技術やポーズで魔法や奇跡を起こせるわけではないのです。
奇跡を起こせるのはただ一人だけ、それは本人の心と体です。

しかし、技術だけはやはり片手落ちなのです。技術より大切なのは、その技術が生まれた哲学です。
ヨガもユマニチュードも、それは「あなたがいてくれてうれしいわ」というメッセージです。

私たちは「あなたとの絆は要りません」という態度をとるときは、相手をみません。さわりません。話しません。褒めません。(まるで、主人と喧嘩をしたときの関係のようです)

実際、認知症の介護施設での話しかけは120秒(24時間中)、優しさを込めたまなざしは0.5秒にも満たないそうです。なぜそんなことが起こってしまうのでしょう。それは、反応しない人、面倒な人に話しかけられる人は、あたまがおかしい人か、訓練された人だけだからです。
ならば「訓練された人を増やせばいいのだ」という話なのです。
主人と喧嘩して膨れっ面をしている私に「早く話しかけてほしいな」と思って待っていてもほっておかれてしまう。それは主人が私のことをクレイジーなほどに愛してくれているか、訓練されているか、じゃないと無理だったのですね。クレイジーになってくれるか、訓練されてほしいものだと思います。

人が人として自分を認識するために必要なこと、それは
(1) 自分は話しかけられている
(2) 自分は優しく見つめられている(上から目線ではなく)
(3) 自分は広い範囲をタッチされている

そして何より人を動物と差別しうるのは(4)「自分の足で立つ」ということ。人は40秒立てれば、いろんなことができるそうです。
ヨガの基本ポーズである山のポーズはよく「きょうつけ!」と対比されます。人に言われて立たされているのか、自分の二本の脚で自尊心を持って堂々と立つのか、ということです。

これら(1)から(4) のサポートをするのが「ユマニチュード」という知識なのです。それは単に「見る、さわる、話す」というルールではなく、「どうやってみる」「どうやってさわる」「どう話しかける」つまり What より How の問題である、という点もヨガと通ずるところがあると思います。
ヨガも、どんなポーズをとるかを教えることより、どうやってとるかのアドバイスの方が大切だからです。

高齢者は私たちのルーツです。
ルーツを大切にできない社会に美しい花は咲きません。
残念なことに、人間社会に受け入れられていない、と思ってしまっている高齢者が少なくありません。それが様々な問題、孤独、無縁社会、引きこもり、などをうみだしています。
ヨガが伝えているのも「あなたは受け入れられているよ」というメッセージです。

人間社会の質を決めるのは、人同士の感情の絆。病気であってもそれを消し去ることはできない。そして、生理学的にそれは可能なのだ、というのがユマニチュードが証明を試みていることなのです。

なぜなら、記憶は劣化しても、愛情記憶、感情記憶のスピードは変わらないからです。
大脳皮質は次第に衰え、情報記憶能力、処理能力は衰えていきます。でも、好きか嫌いか、安全か危険か、などの感情記憶はいつまでたっても超高速スピードで処理されます。それは扁桃体というところでおこなわれます。
----------------------------------------
## [作業指示]
1. 抜粋によると、好きか嫌いか、安全か危険かといった感情記憶は、脳のどこで処理されますか?
2. 抜粋の「技術やポーズで魔法や奇跡を起こせるわけではないのです。」から「ならば「訓練された人を増やせばいいのだ」という話なのです。」までを一字一句変えずに返してください。

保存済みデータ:
----------------------------------------
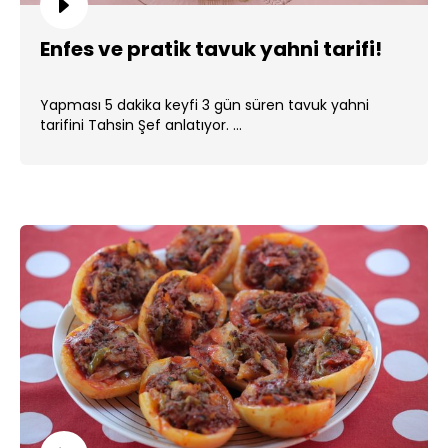
Enfes ve pratik tavuk yahni tarifi!
Yapması 5 dakika keyfi 3 gün süren tavuk yahni
tarifini Tahsin Şef anlatıyor. ...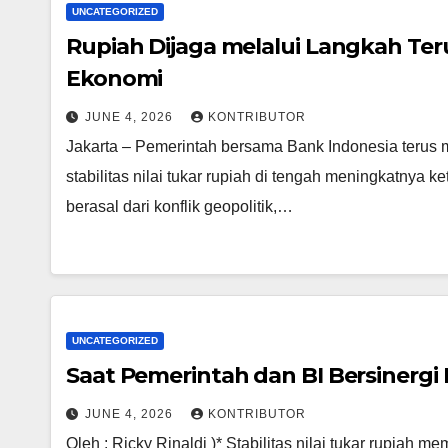
UNCATEGORIZED
Rupiah Dijaga melalui Langkah T
Ekonomi
JUNE 4, 2026
KONTRIBUTOR
Jakarta – Pemerintah bersama Bank Indonesia terus 
stabilitas nilai tukar rupiah di tengah meningkatnya 
berasal dari konflik geopolitik,…
UNCATEGORIZED
Saat Pemerintah dan BI Bersinergi
JUNE 4, 2026
KONTRIBUTOR
Oleh : Ricky Rinaldi )* Stabilitas nilai tukar rupiah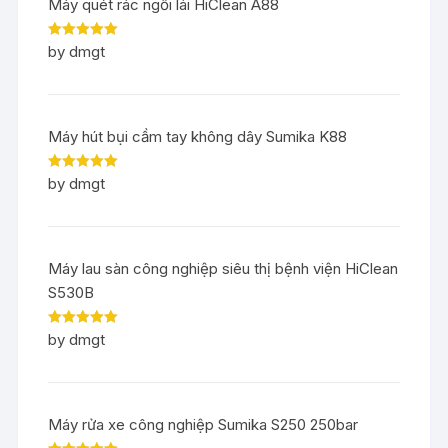
Máy quét rác ngồi lái HiClean A88
Rated
5
out
by dmgt
of 5
Máy hút bụi cầm tay không dây Sumika K88
Rated
5
out
by dmgt
of 5
Máy lau sàn công nghiệp siêu thị bệnh viện HiClean
S530B
Rated
5
out
by dmgt
of 5
Máy rửa xe công nghiệp Sumika S250 250bar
----------------------------------------
## [回答]
1. 扁桃体で処理されます。

2.
技術やポーズで魔法や奇跡を起こせるわけではないのです。
奇跡を起こせるのはただ一人だけ、それは本人の心と体です。

しかし、技術だけはやはり片手落ちなのです。技術より大切なのは、その技術が生まれた哲学です。
ヨガもユマニチュードも、それは「あなたがいてくれてうれしいわ」というメッセージです。

私たちは「あなたとの絆は要りません」という態度をとるときは、相手をみません。さわりません。話しません。褒めません。(まるで、主人と喧嘩をしたときの関係のようです)

実際、認知症の介護施設での話しかけは120秒(24時間中)、優しさを込めたまなざしは0.5秒にも満たないそうです。なぜそんなことが起こってしまうのでしょう。それは、反応しない人、面倒な人に話しかけられる人は、あたまがおかしい人か、訓練された人だけだからです。
ならば「訓練された人を増やせばいいのだ」という話なのです。